Dengan melihat penerimaan dari investor asing yang positif terhadap pemangkasan tingkat suku bunga acuan yang dieksekusi BI pada bulan lalu, BI menjadi memiliki ruang untuk mengeksekusi pelonggaran kebijakan moneter lebih lanjut.
Alasan terakhir yang membuat Tim Riset CNBC Indonesia optimistis bahwa BI akan kembali memangkas tingkat suku bunga acuan adalah fakta bahwa pemangkasan tingkat suku bunga acuan memerlukan waktu yang tak sebentar untuk bisa ditransmisikan ke penurunan suku bunga kredit.
Di tahun 2019, BI pertama kali memangkas tingkat suku bunga acuan pada bulan Juli. Melansir publikasi Statistik Perbankan Indonesia yang dirilis oleh Otoritas Jasa Keuangan (OJK), setidaknya hingga bulan Agustus tingkat suku bunga kredit belum banyak berubah.
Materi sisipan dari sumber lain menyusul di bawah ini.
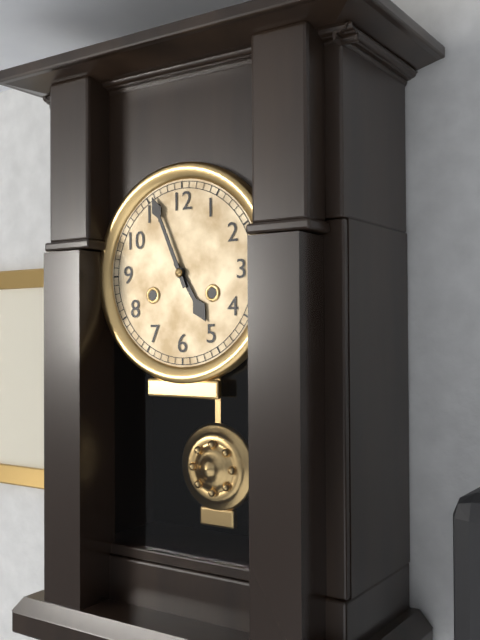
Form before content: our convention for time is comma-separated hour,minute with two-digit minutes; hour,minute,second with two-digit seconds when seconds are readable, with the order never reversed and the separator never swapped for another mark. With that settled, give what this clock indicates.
4,56
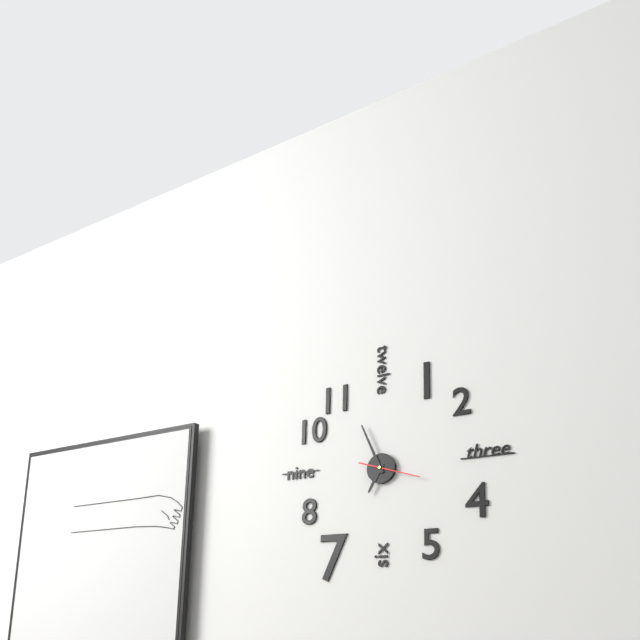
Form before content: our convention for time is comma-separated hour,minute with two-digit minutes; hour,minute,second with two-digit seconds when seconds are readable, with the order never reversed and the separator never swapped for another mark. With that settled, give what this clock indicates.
6,56
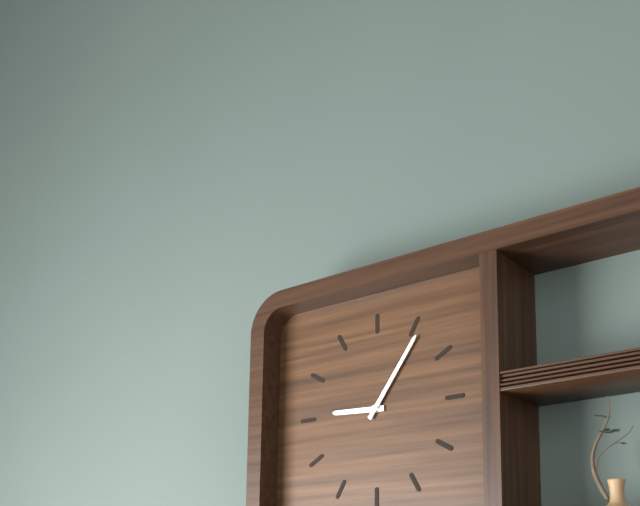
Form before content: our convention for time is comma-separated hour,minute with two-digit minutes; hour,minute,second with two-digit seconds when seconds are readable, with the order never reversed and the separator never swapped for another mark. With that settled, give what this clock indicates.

Per Juni 2019 atau sebelum BI mulai agresif memangkas tingkat suku bunga acuan, rata-rata tingkat suku bunga kredit yang diberikan bank umum konvensional untuk modal kerja denominasi rupiah tercatat sebesar 10,42%. Untuk tingkat suku bunga kredit yang pengunaannya untuk investasi dan konsumsi, besarannya adalah 10,24% dan 11,57%.
Per Agustus 2019 tingkat suku bunga kredit untuk modal kerja, investasi, dan konsumsi berada masing-masing di level 10,4%, 10,16%, dan 11,55%, tak banyak berubah jika dibandingkan dengan posisi sebelum BI mulai agresif memangkas tingkat suku bunga acuan.
Menurut Tim Riset CNBC Indonesia, BI akan memanfaatkan ruang yang ada untuk memangkas tingkat suku bunga acuan guna memastikan bahwa pelonggaran kebijakan moneter sudah akan tertransmisikan dengan baik memasuki tahun 2020.
Apalagi, pemerintah menargetkan pertumbuhan ekonomi di level 5,3% pada tahun depan, sebuah target yang cukup ambisius mengingat ada banyak ketidakpastian yang menyelimuti perekonomian dunia.
Dengan mencermati berbagai perkembangan yang ada, Tim Riset CNBC Indonesia memproyeksikan bahwa BI akan mengumumkan pemangkasan tingkat suku bunga acuan pada esok hari, dengan besaran 25 bps.